The building is a recently gentrified firehouse that has been turned into two city office spaces (one for the Ján the magistrate/major), guesthouse, and community educational/Internet center (with a desktop computer, television, and DVD player downstairs). I was told that kids and teenagers often pop in and out of the computer room during the day, but when the building closes in the evening, I was free to hookup my laptop to the wired Ethernet.

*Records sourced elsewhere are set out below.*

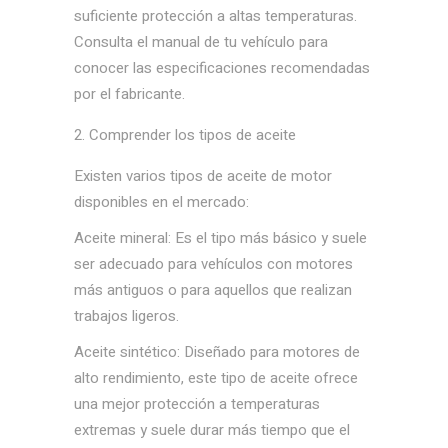
suficiente protección a altas temperaturas.
Consulta el manual de tu vehículo para
conocer las especificaciones recomendadas
por el fabricante.
Comprender los tipos de aceite
Existen varios tipos de aceite de motor
disponibles en el mercado:
Aceite mineral: Es el tipo más básico y suele
ser adecuado para vehículos con motores
más antiguos o para aquellos que realizan
trabajos ligeros.
Aceite sintético: Diseñado para motores de
alto rendimiento, este tipo de aceite ofrece
una mejor protección a temperaturas
extremas y suele durar más tiempo que el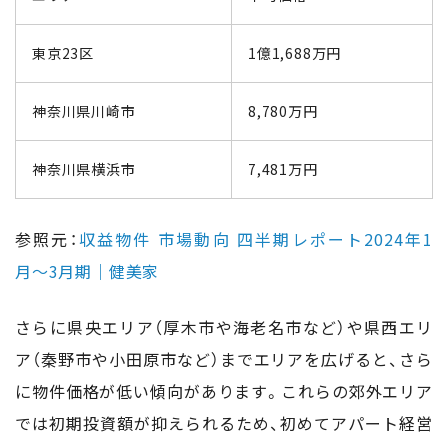
東京23区
1億1,688万円
神奈川県川崎市
8,780万円
神奈川県横浜市
7,481万円
参照元：
収益物件 市場動向 四半期レポート2024年1
月〜3月期｜健美家
さらに県央エリア（厚木市や海老名市など）や県西エリ
ア（秦野市や小田原市など）までエリアを広げると、さら
に物件価格が低い傾向があります。これらの郊外エリア
では初期投資額が抑えられるため、初めてアパート経営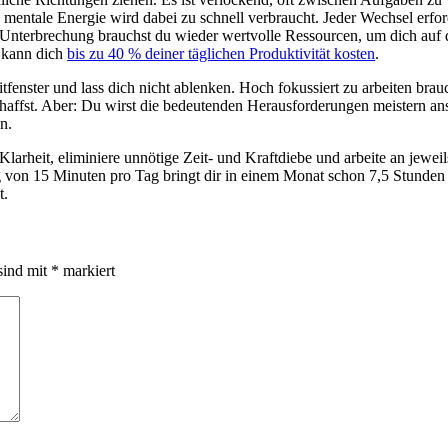
entale Energie wird dabei zu schnell verbraucht. Jeder Wechsel erford
r Unterbrechung brauchst du wieder wertvolle Ressourcen, um dich auf
d kann dich
bis zu 40 % deiner täglichen Produktivität kosten
.
tfenster und lass dich nicht ablenken. Hoch fokussiert zu arbeiten bra
chaffst. Aber: Du wirst die bedeutenden Herausforderungen meistern ans
n.
Klarheit, eliminiere unnötige Zeit- und Kraftdiebe und arbeite an jewei
g von 15 Minuten pro Tag bringt dir in einem Monat schon 7,5 Stunden 
t.
sind mit
*
markiert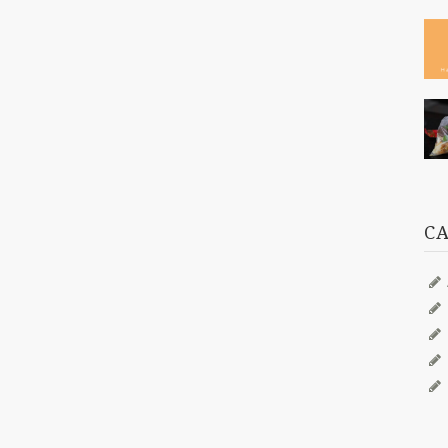
チ・
/im
_d
_wo
ng"
/im
_d
_wo
ng"
/im
_d
_wo
C
ng"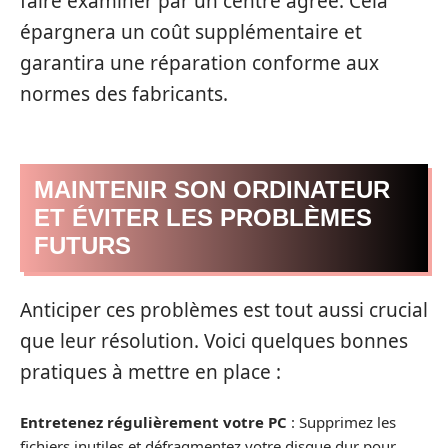
faire examiner par un centre agréé. Cela
épargnera un coût supplémentaire et
garantira une réparation conforme aux
normes des fabricants.
MAINTENIR SON ORDINATEUR
ET ÉVITER LES PROBLÈMES
FUTURS
Anticiper ces problèmes est tout aussi crucial
que leur résolution. Voici quelques bonnes
pratiques à mettre en place :
Entretenez régulièrement votre PC
: Supprimez les
fichiers inutiles et défragmentez votre disque dur pour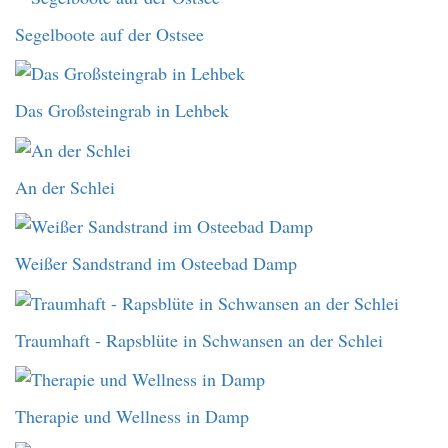
Segelboote auf der Ostsee
Das Großsteingrab in Lehbek
An der Schlei
Weißer Sandstrand im Osteebad Damp
Traumhaft - Rapsblüte in Schwansen an der Schlei
Therapie und Wellness in Damp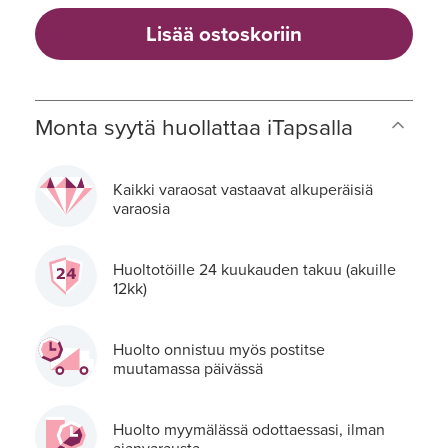
Lisää ostoskoriin
Monta syytä huollattaa iTapsalla
Kaikki varaosat vastaavat alkuperäisiä
varaosia
Huoltotöille 24 kuukauden takuu (akuille
12kk)
Huolto onnistuu myös postitse
muutamassa päivässä
Huolto myymälässä odottaessasi, ilman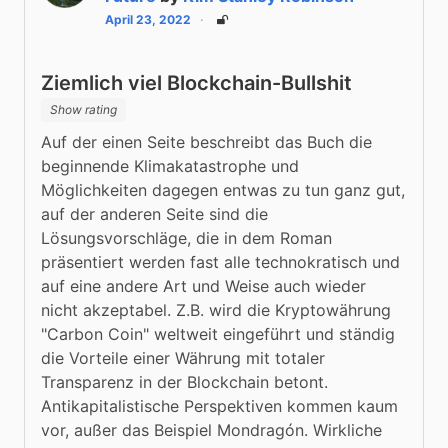
April 23, 2022
Unlisted
Ziemlich viel Blockchain-Bullshit
Show rating
Auf der einen Seite beschreibt das Buch die 
beginnende Klimakatastrophe und 
Möglichkeiten dagegen entwas zu tun ganz gut, 
auf der anderen Seite sind die 
Lösungsvorschläge, die in dem Roman 
präsentiert werden fast alle technokratisch und 
auf eine andere Art und Weise auch wieder 
nicht akzeptabel. Z.B. wird die Kryptowährung 
"Carbon Coin" weltweit eingeführt und ständig 
die Vorteile einer Währung mit totaler 
Transparenz in der Blockchain betont. 
Antikapitalistische Perspektiven kommen kaum 
vor, außer das Beispiel Mondragón. Wirkliche 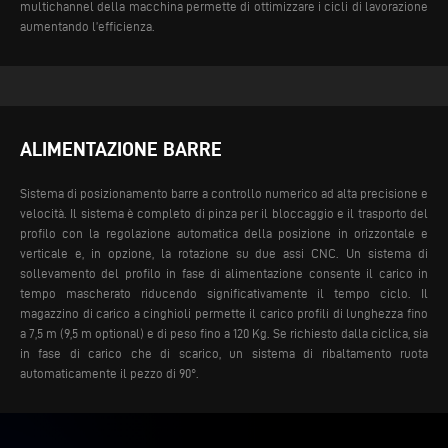
multichannel della macchina permette di ottimizzare i cicli di lavorazione
aumentando l’efficienza.
ALIMENTAZIONE BARRE
Sistema di posizionamento barre a controllo numerico ad alta precisione e
velocità. Il sistema è completo di pinza per il bloccaggio e il trasporto del
profilo con la regolazione automatica della posizione in orizzontale e
verticale e, in opzione, la rotazione su due assi CNC. Un sistema di
sollevamento del profilo in fase di alimentazione consente il carico in
tempo mascherato riducendo significativamente il tempo ciclo. Il
magazzino di carico a cinghioli permette il carico profili di lunghezza fino
a 7,5 m (9,5 m optional) e di peso fino a 120 Kg.
Se richiesto dalla ciclica, sia
in fase di carico che di scarico, un sistema di ribaltamento ruota
automaticamente il pezzo di 90°.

One of the things that Tatiana has to do in order to completely feel comfortable is unpack her backpack. This is a bit strange for me, as I feel very uncomfortable unpacked—I hate having my things in a drawer, or out of my pack. I love being able to pack up in less than 10 minutes and vanish. And though that capability is severely limited with others in tow, I still can't break that habit.
Besides, I believe that unpacked items get lost easier. A place for everything, and everything in its place. If I unpack stuff, I keep it organized and consistently return it to its spot when I'm done. Keeping clothing in your backpack with the zipper or drawstring closed keeps your socks together and keeps nasty insects and other critters from getting into them.
Lunch, Dinner, and Small-Town Hospitality
While I was getting this tour, the magistrate's wife had returned home and let Tatiana and Aidric into their home. I didn't know this at the time, and fearing that they were left outside to chill, hurried us along.
Back at his home, Ján invited us all of us to a fantastic lunch (soup and entrée courses), prepared by his wife from foodstuffs grown in their garden (save for the meat). Our conversation ranged through many topics, thanks to our translator. I'm always interested in asking any Slovakian English speaker what they think of the retirement of their national currency by the euro this upcoming January, but perhaps think too much of it for a country that has only had their current currency for 15 years. Most seem to be optimistic, but feel a loss of identity.
Ján used his car to drive us the 400 yards or so back to our new home. I'd told him about our lack of food earlier in the afternoon, and he really surprised us when he returned during our unpacking process—he'd actually fetched the woman who owns the corner market so that she could open the store up for us.
I think our jaws literally hit the ground.
We were also invited to the village's sport day, delayed slightly by the rain, where everyone in town was gathering to play soccer, volleyball, socialize, eat, and drink.
We took our time getting out there, but when we did, we were given free goulash, beers, candy, and plenty of warmhearted conversation (some of it in mutually poor German). We were certainly the odd curiosity of the event, and it turned out to be a great way to get introduced to the townsfolk.
Dining on some very tasty goulash, Ján came over and asked (through our translator, whose name sadly eludes me at the moment) how long we were going to stay. I looked at Tatiana, then around at the now sunny, gorgeous countryside and said, "I'm not sure—a week, maybe more."
The two looked confused and laughed—no one had ever stayed that long.
"Don't you want someplace with a casino and bars? Some entertainment?" the translator questioned for the two of them.
This small town, with a population of 405 and no tourism or tourists (but us), is one of the most enjoyable places I've been. My spirit swells here, flooded by nature, comfort, hospitality, and peace.
"No," I replied, "I think Chmeľová is exactly what we've been looking for."